The Algerian premier said one of them, who used the Moroccan name of ‘Chedad’, coordinated the attack. He says the Canadians were of Arab descent, prompting terrorism experts to speculate whether either or both were Algerian by birth. Several Al Qaeda-linked Canadian citizens in the past have originated from Algeria.
Canada’s Foreign Minister John Baird told Canadian television that the country’s intelligence service is trying to identify “these alleged Canadians.” Other Canadian officials cautioned that the passports found on the dead militants could be forged. However, several hostage survivors have reported that one of their captors spoke with a strong North American accent.
In April 2012, the head of Canada's spy agency said they had tracked 60 Canadians who had traveled to the Gulf, Pakistan, or Afghanistan to join Al Qaeda or similar terrorist groups.
A handful of Canadians of Arab descent have been publicly implicated in Al Qaeda activities or imprisoned for terrorism. They include Faker Ben Abdelazziz Boussora a 49-year-old who was born in Tunis and has a $5 million U.S. bounty on his head. His nom de guerre is Abu Yusif al-Tunisi. Along with a Montreal companion, Abderraouf Jdey, he was identified on a 2002 videotape found in the Afghanistan home of the late Al Qaeda military chief Mohammed Atef, pledging to die as a martyr, or shaheed.

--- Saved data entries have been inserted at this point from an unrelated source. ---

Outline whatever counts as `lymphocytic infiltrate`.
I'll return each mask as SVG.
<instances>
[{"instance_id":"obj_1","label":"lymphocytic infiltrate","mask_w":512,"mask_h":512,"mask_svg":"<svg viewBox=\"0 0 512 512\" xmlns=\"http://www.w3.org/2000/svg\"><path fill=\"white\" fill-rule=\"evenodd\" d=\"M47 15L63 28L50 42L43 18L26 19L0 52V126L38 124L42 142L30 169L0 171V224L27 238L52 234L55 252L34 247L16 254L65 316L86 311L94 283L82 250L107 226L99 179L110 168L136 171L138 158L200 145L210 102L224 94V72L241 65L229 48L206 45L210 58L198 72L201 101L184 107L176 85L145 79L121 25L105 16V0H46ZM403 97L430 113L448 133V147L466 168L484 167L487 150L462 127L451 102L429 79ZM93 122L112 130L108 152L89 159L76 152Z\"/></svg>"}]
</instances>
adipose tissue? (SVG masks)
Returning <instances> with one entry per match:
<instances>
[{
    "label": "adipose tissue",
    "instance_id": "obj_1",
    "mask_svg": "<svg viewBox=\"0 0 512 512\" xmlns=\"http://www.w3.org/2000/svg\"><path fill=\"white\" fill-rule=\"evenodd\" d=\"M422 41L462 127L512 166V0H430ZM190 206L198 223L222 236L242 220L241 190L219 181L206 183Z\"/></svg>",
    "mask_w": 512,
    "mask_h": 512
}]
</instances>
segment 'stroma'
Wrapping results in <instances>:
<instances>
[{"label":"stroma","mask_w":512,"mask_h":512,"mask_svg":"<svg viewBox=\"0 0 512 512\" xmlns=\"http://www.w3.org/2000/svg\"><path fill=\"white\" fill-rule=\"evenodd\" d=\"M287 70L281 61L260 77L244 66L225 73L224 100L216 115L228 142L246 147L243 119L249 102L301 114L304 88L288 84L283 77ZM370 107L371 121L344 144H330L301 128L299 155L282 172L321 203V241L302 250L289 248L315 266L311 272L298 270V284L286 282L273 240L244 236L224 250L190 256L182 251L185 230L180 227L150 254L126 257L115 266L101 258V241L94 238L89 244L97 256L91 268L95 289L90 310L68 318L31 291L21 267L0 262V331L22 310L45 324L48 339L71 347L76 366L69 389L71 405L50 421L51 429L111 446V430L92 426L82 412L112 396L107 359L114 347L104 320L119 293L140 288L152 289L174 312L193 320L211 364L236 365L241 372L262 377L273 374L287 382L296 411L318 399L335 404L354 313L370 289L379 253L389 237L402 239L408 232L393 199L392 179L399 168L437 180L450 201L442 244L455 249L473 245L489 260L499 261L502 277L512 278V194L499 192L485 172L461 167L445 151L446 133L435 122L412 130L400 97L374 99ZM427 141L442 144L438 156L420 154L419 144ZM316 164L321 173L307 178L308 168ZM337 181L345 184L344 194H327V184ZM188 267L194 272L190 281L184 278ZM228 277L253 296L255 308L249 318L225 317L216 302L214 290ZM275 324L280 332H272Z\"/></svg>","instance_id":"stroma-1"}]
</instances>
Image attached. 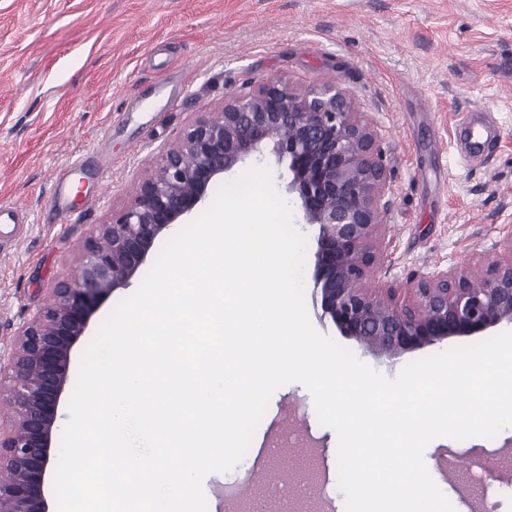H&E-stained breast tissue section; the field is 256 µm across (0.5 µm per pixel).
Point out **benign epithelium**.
Wrapping results in <instances>:
<instances>
[{"instance_id": "7a95c632", "label": "benign epithelium", "mask_w": 512, "mask_h": 512, "mask_svg": "<svg viewBox=\"0 0 512 512\" xmlns=\"http://www.w3.org/2000/svg\"><path fill=\"white\" fill-rule=\"evenodd\" d=\"M378 128L340 83L298 87L268 77L202 112L184 129L130 200L88 236L49 301L0 351V512H54L46 475L60 405L75 386L72 360L94 317L132 285L155 243L187 224L211 186L269 149L287 162L288 194L318 228L313 300L321 317L378 357L512 326V232L490 262L473 253L456 266L390 278L393 240L384 217L392 194Z\"/></svg>"}]
</instances>
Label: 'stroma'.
<instances>
[{
  "label": "stroma",
  "instance_id": "1",
  "mask_svg": "<svg viewBox=\"0 0 512 512\" xmlns=\"http://www.w3.org/2000/svg\"><path fill=\"white\" fill-rule=\"evenodd\" d=\"M269 76L339 82L376 123L398 285L473 251L495 257L512 229V0H0V210H18L27 224L0 251V346L197 113ZM473 112L494 126L489 152L474 158L458 140ZM82 154L76 210L64 218L49 205L52 174ZM308 313L320 333L391 378L473 342L381 358L339 335L320 308ZM291 422L306 452L286 449L297 464L277 467L286 489L255 483L264 447ZM463 447L494 462L481 484L460 468L469 512H484L494 490L512 498V430L434 440L427 466L439 487ZM336 460V434L319 423L310 393L284 385L240 464L205 478L208 512H344Z\"/></svg>",
  "mask_w": 512,
  "mask_h": 512
}]
</instances>
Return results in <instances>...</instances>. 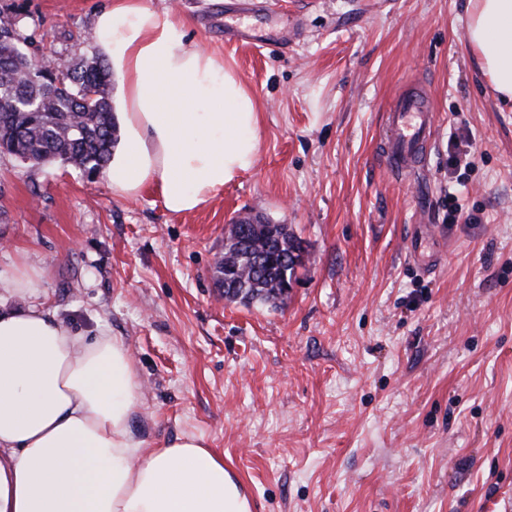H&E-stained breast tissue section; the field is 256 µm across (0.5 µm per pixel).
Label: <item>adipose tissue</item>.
<instances>
[{
  "label": "adipose tissue",
  "mask_w": 512,
  "mask_h": 512,
  "mask_svg": "<svg viewBox=\"0 0 512 512\" xmlns=\"http://www.w3.org/2000/svg\"><path fill=\"white\" fill-rule=\"evenodd\" d=\"M467 41L512 102V0H469ZM91 45L120 78V138L106 175L126 198L203 207L257 159L260 112L242 80L194 47L185 22L145 0H110ZM138 373L120 337L61 320L42 275L0 269V512H253L244 484L205 440L147 447L131 428Z\"/></svg>",
  "instance_id": "obj_1"
}]
</instances>
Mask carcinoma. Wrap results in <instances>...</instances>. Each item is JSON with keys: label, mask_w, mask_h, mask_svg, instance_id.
<instances>
[{"label": "carcinoma", "mask_w": 512, "mask_h": 512, "mask_svg": "<svg viewBox=\"0 0 512 512\" xmlns=\"http://www.w3.org/2000/svg\"><path fill=\"white\" fill-rule=\"evenodd\" d=\"M0 41V154L35 163L59 161L85 172L106 168L118 139L109 104L112 74L98 58L51 61L38 70L19 48ZM64 88L52 89L51 73ZM301 264V247L286 224L240 219L229 225L224 256L216 263L224 298L244 305L286 299L283 276Z\"/></svg>", "instance_id": "cac0c4a2"}]
</instances>
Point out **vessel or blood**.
Segmentation results:
<instances>
[{"mask_svg": "<svg viewBox=\"0 0 512 512\" xmlns=\"http://www.w3.org/2000/svg\"><path fill=\"white\" fill-rule=\"evenodd\" d=\"M255 0H232L224 7V40L226 43H247L263 47L268 32L258 29L247 20ZM388 136L382 154L390 167L407 173L425 164L427 146L434 133V115L424 96L412 92L397 97L386 113Z\"/></svg>", "mask_w": 512, "mask_h": 512, "instance_id": "1", "label": "vessel or blood"}]
</instances>
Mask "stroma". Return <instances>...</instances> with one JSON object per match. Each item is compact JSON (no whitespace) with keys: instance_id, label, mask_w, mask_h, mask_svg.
Here are the masks:
<instances>
[{"instance_id":"1","label":"stroma","mask_w":512,"mask_h":512,"mask_svg":"<svg viewBox=\"0 0 512 512\" xmlns=\"http://www.w3.org/2000/svg\"><path fill=\"white\" fill-rule=\"evenodd\" d=\"M108 2L0 13L73 62ZM147 2L252 91L255 166L173 215L154 190L126 199L105 174L1 155L0 266L26 256L61 319L122 337L135 436L203 437L254 512H512V106L479 74L468 0H265L296 34L261 48L225 44L211 24L224 0ZM413 89L435 133L400 176L380 142ZM250 212L303 249L277 307L228 302L213 278L227 225ZM420 224L429 272L408 257Z\"/></svg>"}]
</instances>
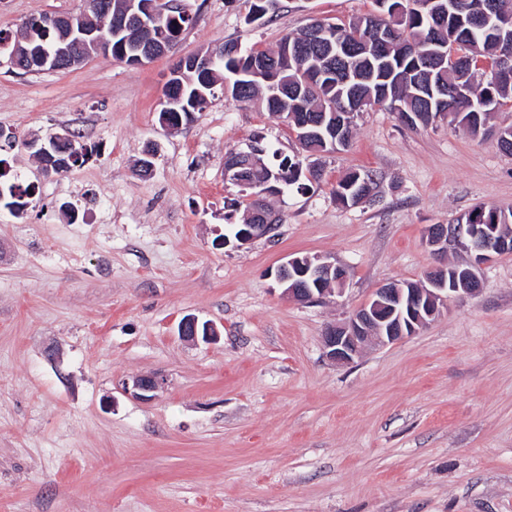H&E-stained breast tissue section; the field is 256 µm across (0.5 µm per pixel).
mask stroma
Here are the masks:
<instances>
[{"label": "stroma", "mask_w": 512, "mask_h": 512, "mask_svg": "<svg viewBox=\"0 0 512 512\" xmlns=\"http://www.w3.org/2000/svg\"><path fill=\"white\" fill-rule=\"evenodd\" d=\"M194 23L166 56L128 66L94 54L23 73L0 55V151L34 189L0 202V512H512V253L479 267L418 334L338 365L322 334L392 281L466 260L426 245L431 224L475 206L512 210V155L494 113L473 136L444 119L412 129L381 107L345 151L312 159L262 101L212 98L175 129L159 100L175 62L234 41L276 48L314 19L340 26L373 0H182ZM86 0H0V33L76 15ZM69 133L94 155L46 175L22 142ZM262 140L302 165L308 190L269 199L273 237L224 246L240 199L224 158ZM153 149V171L137 163ZM375 201L336 202L348 171ZM348 269L341 295L284 298L267 272L290 255ZM218 338L187 342L181 320ZM160 378L152 399L125 393Z\"/></svg>", "instance_id": "35a3bbf8"}]
</instances>
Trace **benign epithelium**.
<instances>
[{"label": "benign epithelium", "instance_id": "7a95c632", "mask_svg": "<svg viewBox=\"0 0 512 512\" xmlns=\"http://www.w3.org/2000/svg\"><path fill=\"white\" fill-rule=\"evenodd\" d=\"M159 0H125L122 13L113 21L112 33L124 34L129 28L136 29V36L124 39L120 50L115 52L114 60L127 65H139L147 59L167 55L173 51L176 41L167 38L164 29L159 27L158 19L169 12H183L181 4L169 0L166 10L158 7ZM46 26L61 27L65 34L54 44L52 51L40 50L30 52L25 49L14 58L15 65L27 72L56 70L60 67L72 68L80 65L93 52L112 53V42L105 40L100 31L66 16L45 17ZM224 55V48L218 46L204 54H193L179 58L170 72L167 88H179V93H165L161 101L164 112L162 124L178 112L182 103L181 78L189 69L200 74V88L196 94L207 97L211 89L208 76L218 58ZM295 132L298 142L318 134L316 125L298 124L294 115L286 116ZM69 140L67 134H53L47 139L27 141L28 149L42 160V167L47 173L58 175L68 170L66 161L62 160L63 145ZM284 171L268 170V177L273 182L246 184L238 181L236 167L224 165V178L239 183L242 189L250 190L248 199L255 204L256 223L244 224L235 238L234 246L240 248L259 238L265 237L280 222L279 216L268 208L266 196L280 191ZM492 224H430L427 228L426 243L433 252L439 254L453 246L469 254H475L479 264L492 255H500L507 248L506 242L494 233ZM458 276L448 279V267H440L430 273L426 286H409L390 283L376 289L373 297L342 323L329 326L323 336L322 344L325 355L337 364H350L359 357L365 346L372 342L378 345L393 344L406 337L415 335L420 329L433 321L441 311L448 296L452 293L475 294L480 290V281L470 266L460 265L456 269ZM289 298H298L307 302H317L342 287L346 269L329 256H294L278 265L270 272ZM181 337L197 342L208 341L218 335L216 328L208 323H200L197 318L187 316L179 325ZM160 386L155 377L136 378L132 383V395L150 400Z\"/></svg>", "mask_w": 512, "mask_h": 512}]
</instances>
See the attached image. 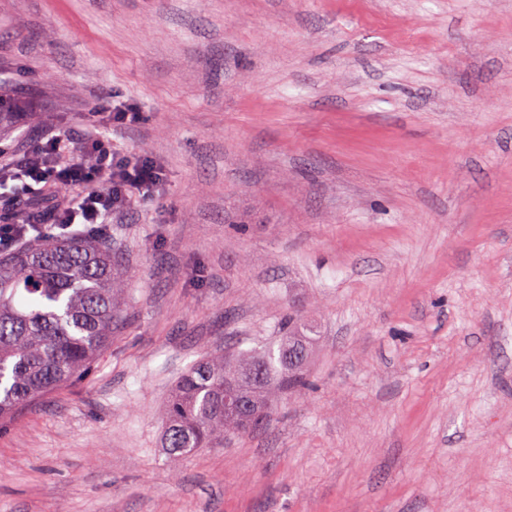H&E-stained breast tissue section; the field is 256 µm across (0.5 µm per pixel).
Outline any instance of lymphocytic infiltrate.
<instances>
[{"instance_id":"lymphocytic-infiltrate-1","label":"lymphocytic infiltrate","mask_w":512,"mask_h":512,"mask_svg":"<svg viewBox=\"0 0 512 512\" xmlns=\"http://www.w3.org/2000/svg\"><path fill=\"white\" fill-rule=\"evenodd\" d=\"M44 146L22 161L24 176L35 185L64 183L77 192L60 209L41 212L38 220L18 219L27 207L22 196L6 199L0 209V250L52 229L60 235H80L112 223L114 217L158 194L161 166L110 146L102 132L87 136L58 129L45 136Z\"/></svg>"}]
</instances>
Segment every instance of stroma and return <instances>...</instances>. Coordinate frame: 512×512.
<instances>
[{
    "mask_svg": "<svg viewBox=\"0 0 512 512\" xmlns=\"http://www.w3.org/2000/svg\"><path fill=\"white\" fill-rule=\"evenodd\" d=\"M0 158L103 98L164 168L108 348L0 421V512H512V0H0ZM311 388L171 465L204 351ZM141 109L135 103L129 100H121L119 96L112 95L101 101L97 116L107 114L112 115V125L114 123L126 126H133L139 122Z\"/></svg>",
    "mask_w": 512,
    "mask_h": 512,
    "instance_id": "stroma-1",
    "label": "stroma"
}]
</instances>
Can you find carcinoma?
<instances>
[{
  "label": "carcinoma",
  "mask_w": 512,
  "mask_h": 512,
  "mask_svg": "<svg viewBox=\"0 0 512 512\" xmlns=\"http://www.w3.org/2000/svg\"><path fill=\"white\" fill-rule=\"evenodd\" d=\"M112 248L92 237H37L0 255V418L85 374L112 340L124 282ZM305 325L295 320L274 349L255 357L206 352L187 366L167 408L162 445L172 463L228 436L251 431L225 397H252L270 414L272 387L304 383L303 370L288 363ZM260 367L257 386L252 371Z\"/></svg>",
  "instance_id": "carcinoma-1"
}]
</instances>
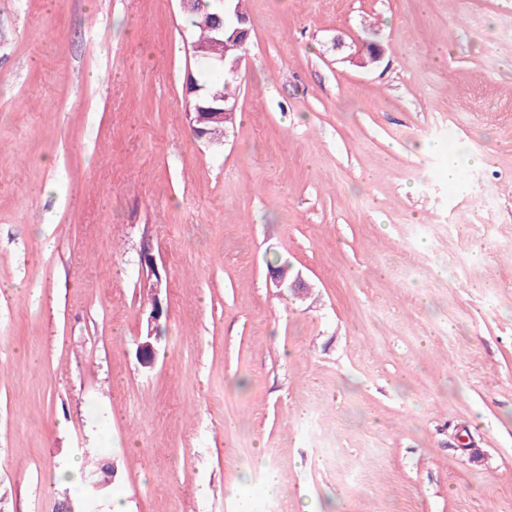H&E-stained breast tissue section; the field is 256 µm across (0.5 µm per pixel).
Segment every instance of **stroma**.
Here are the masks:
<instances>
[{"instance_id": "stroma-1", "label": "stroma", "mask_w": 512, "mask_h": 512, "mask_svg": "<svg viewBox=\"0 0 512 512\" xmlns=\"http://www.w3.org/2000/svg\"><path fill=\"white\" fill-rule=\"evenodd\" d=\"M245 7L210 145L178 0H0V512H512V0ZM241 61L242 56H239L230 63L229 71L234 75L225 71L222 81H211L205 84L197 83L201 90L197 95L191 97L188 106V108H191L188 111L189 126L197 139L205 140L209 144H221L223 142L224 123L233 121L237 107V103L234 102L237 88L235 75L239 71ZM214 97L224 98V101L218 106L196 105H206ZM194 109L195 112H191Z\"/></svg>"}]
</instances>
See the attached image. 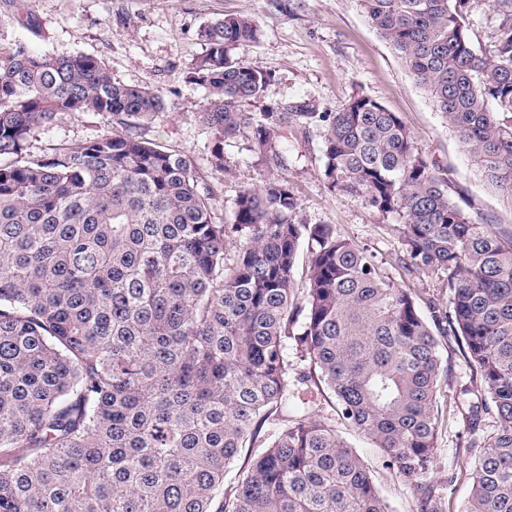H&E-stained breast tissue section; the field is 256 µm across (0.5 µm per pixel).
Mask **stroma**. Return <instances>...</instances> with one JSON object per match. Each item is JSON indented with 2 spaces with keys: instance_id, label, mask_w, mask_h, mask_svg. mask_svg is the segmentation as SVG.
Wrapping results in <instances>:
<instances>
[{
  "instance_id": "stroma-1",
  "label": "stroma",
  "mask_w": 512,
  "mask_h": 512,
  "mask_svg": "<svg viewBox=\"0 0 512 512\" xmlns=\"http://www.w3.org/2000/svg\"><path fill=\"white\" fill-rule=\"evenodd\" d=\"M12 0H0V49L18 41L33 50L69 51L102 60L114 81L163 92L175 105L153 128L164 146L204 159L207 135L195 119L205 102L204 88L188 81L191 64L204 50L200 26L227 14L251 17L259 29L246 48L247 64L272 74L266 96L246 101L248 112L304 101L317 112H333L356 94L398 113L421 151L451 167L459 189L476 217H491L512 228V203L482 181L427 92L412 79L390 45L371 27L357 0H34L35 30L10 21ZM101 120L92 113L67 118L41 131L37 146L48 149L77 143L96 133ZM322 139L318 132L288 140L285 176L299 198L302 217L311 224L335 225L390 275H398L400 224L383 216L363 198L340 195L324 183ZM224 155L232 172L217 186L218 213L239 190L259 183L266 169L242 137L226 140ZM442 368L437 400L443 417L431 481L441 484L446 512H463L473 484L474 445L497 428L494 414L471 422L469 406L480 390L457 344L441 345ZM304 396L313 418L334 419L337 432L373 470L377 485L396 512H413L414 491L395 471L382 465L371 440L335 420V399L326 388L308 385Z\"/></svg>"
}]
</instances>
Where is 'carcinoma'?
<instances>
[{
  "mask_svg": "<svg viewBox=\"0 0 512 512\" xmlns=\"http://www.w3.org/2000/svg\"><path fill=\"white\" fill-rule=\"evenodd\" d=\"M359 2L512 202V0H492L488 51L472 38L471 0ZM11 20L34 29L32 2ZM257 36L248 17L208 21L189 71L207 91L195 119L212 178L230 172L224 141L238 136L267 167L229 222L194 157L151 138L174 111L162 92L114 81L88 54L0 50V512H395L289 389L292 373L324 384L413 483L416 512H445L442 486L424 479L441 337L461 345L499 422L465 512H512V230L474 220L448 168L368 96L336 112L241 109L273 82L239 56ZM87 112L101 119L95 135L36 149L46 127ZM290 129L320 131L328 189L398 218L403 273L445 277L447 307L422 311L335 225L300 216L274 173ZM243 448L251 464L226 490Z\"/></svg>",
  "mask_w": 512,
  "mask_h": 512,
  "instance_id": "1",
  "label": "carcinoma"
}]
</instances>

Another is Kuwaiti-born Amro Badr Abou el-Maati, who has been described as “Canada's most wanted terrorist,” and Ahmed Ressam, nicknamed the “Millennium Bomber,” who was born in Algeria in May 1967 and was convicted for attempting to bomb Los Angeles International airport on New Year’s Eve 1999. Ressam is serving a 37-year sentence.
Other Canadians linked to Al Qaeda include the Khadr family. The father, Ahmed Said Khadr, has been alleged to have been a close associate of Osama Bin Laden, and his son Omar pled guilty to killing a U.S. soldier in Afghanistan and conspiring with Al Qaeda. The Royal Canadian Mounted Police have alleged “the entire family is affiliated with al Qaeda and has participated in some form or another with these criminal extremist elements.”
Four years ago, a Canadian, Momin Khawaja, was jailed for 10 years for his role in a fertilizer bomb plot in Britain. The 33-year-old made several trips from his home in Ottawa to the U.K. He said he was seeking a wife.
Sources from Belmokhtar's group told London-based Arabic newspaper Asharq Alawsat that despite losing all the militants in the attack—three were captured alive—they consider the raid “successful by all standards.” In the video Belmokhtar released on Monday (Jan 21), he said the assailants were ready to die. “They pledged before God to achieve victory and restore pride or attain martyrdom and paradise.”